• _TASK BRIEF_
Reproduce the material below word for word, from its first line up to and including the line containing "These Terms of Service (the". Leave any pictures out of your answer.

• _SUPPLIED DATA_
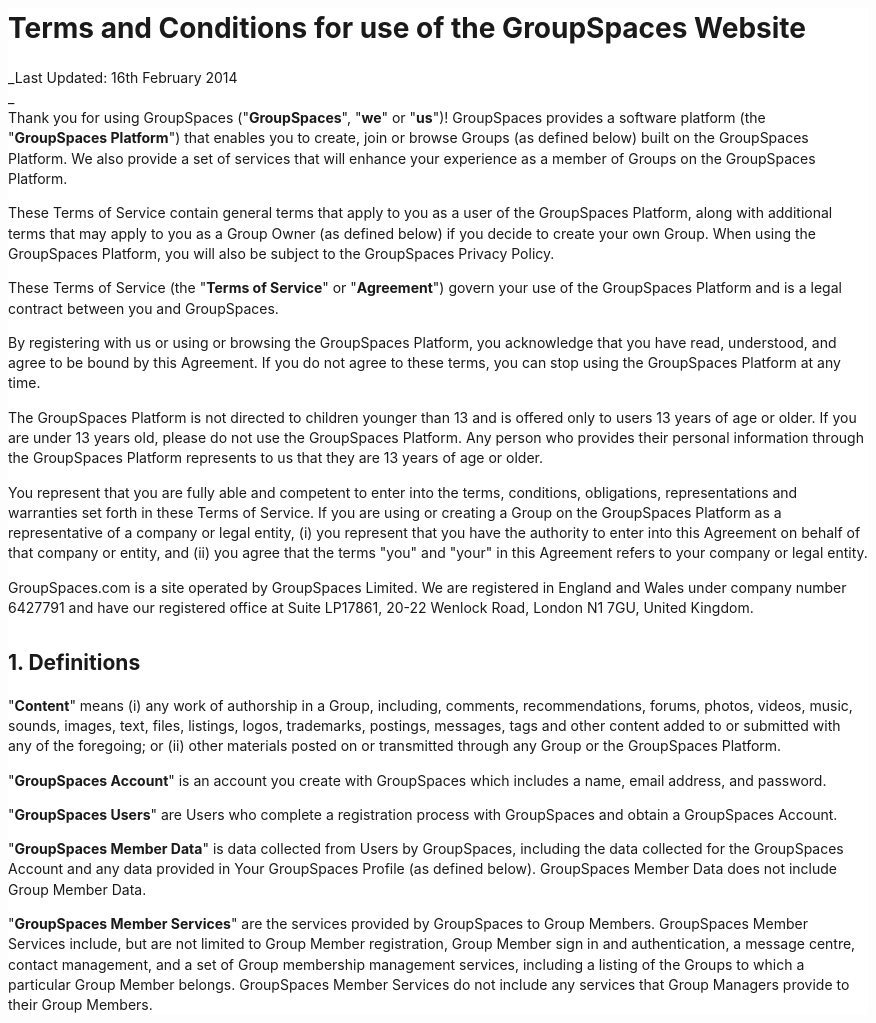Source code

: Terms and Conditions for use of the GroupSpaces Website
=======================================================

_Last Updated: 16th February 2014  
_  
Thank you for using GroupSpaces ("**GroupSpaces**", "**we**" or "**us**")! GroupSpaces provides a software platform (the "**GroupSpaces Platform**") that enables you to create, join or browse Groups (as defined below) built on the GroupSpaces Platform. We also provide a set of services that will enhance your experience as a member of Groups on the GroupSpaces Platform.  
  
These Terms of Service contain general terms that apply to you as a user of the GroupSpaces Platform, along with additional terms that may apply to you as a Group Owner (as defined below) if you decide to create your own Group. When using the GroupSpaces Platform, you will also be subject to the GroupSpaces Privacy Policy.  
  
These Terms of Service (the "**Terms of Service**" or "**Agreement**") govern your use of the GroupSpaces Platform and is a legal contract between you and GroupSpaces.  
  
By registering with us or using or browsing the GroupSpaces Platform, you acknowledge that you have read, understood, and agree to be bound by this Agreement. If you do not agree to these terms, you can stop using the GroupSpaces Platform at any time.  
  
The GroupSpaces Platform is not directed to children younger than 13 and is offered only to users 13 years of age or older. If you are under 13 years old, please do not use the GroupSpaces Platform. Any person who provides their personal information through the GroupSpaces Platform represents to us that they are 13 years of age or older.  
  
You represent that you are fully able and competent to enter into the terms, conditions, obligations, representations and warranties set forth in these Terms of Service. If you are using or creating a Group on the GroupSpaces Platform as a representative of a company or legal entity, (i) you represent that you have the authority to enter into this Agreement on behalf of that company or entity, and (ii) you agree that the terms "you" and "your" in this Agreement refers to your company or legal entity.  
  
GroupSpaces.com is a site operated by GroupSpaces Limited. We are registered in England and Wales under company number 6427791 and have our registered office at Suite LP17861, 20-22 Wenlock Road, London N1 7GU, United Kingdom.

1\. Definitions
---------------

"**Content**" means (i) any work of authorship in a Group, including, comments, recommendations, forums, photos, videos, music, sounds, images, text, files, listings, logos, trademarks, postings, messages, tags and other content added to or submitted with any of the foregoing; or (ii) other materials posted on or transmitted through any Group or the GroupSpaces Platform.  
  
"**GroupSpaces Account**" is an account you create with GroupSpaces which includes a name, email address, and password.  
  
"**GroupSpaces Users**" are Users who complete a registration process with GroupSpaces and obtain a GroupSpaces Account.  
  
"**GroupSpaces Member Data**" is data collected from Users by GroupSpaces, including the data collected for the GroupSpaces Account and any data provided in Your GroupSpaces Profile (as defined below). GroupSpaces Member Data does not include Group Member Data.  
  
"**GroupSpaces Member Services**" are the services provided by GroupSpaces to Group Members. GroupSpaces Member Services include, but are not limited to Group Member registration, Group Member sign in and authentication, a message centre, contact management, and a set of Group membership management services, including a listing of the Groups to which a particular Group Member belongs. GroupSpaces Member Services do not include any services that Group Managers provide to their Group Members.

• _EXERCISE RESULT_
Source code

: Terms and Conditions for use of the GroupSpaces Website
=======================================================

_Last Updated: 16th February 2014  
_  
Thank you for using GroupSpaces ("**GroupSpaces**", "**we**" or "**us**")! GroupSpaces provides a software platform (the "**GroupSpaces Platform**") that enables you to create, join or browse Groups (as defined below) built on the GroupSpaces Platform. We also provide a set of services that will enhance your experience as a member of Groups on the GroupSpaces Platform.  
  
These Terms of Service contain general terms that apply to you as a user of the GroupSpaces Platform, along with additional terms that may apply to you as a Group Owner (as defined below) if you decide to create your own Group. When using the GroupSpaces Platform, you will also be subject to the GroupSpaces Privacy Policy.  
  
These Terms of Service (the "**Terms of Service**" or "**Agreement**") govern your use of the GroupSpaces Platform and is a legal contract between you and GroupSpaces.  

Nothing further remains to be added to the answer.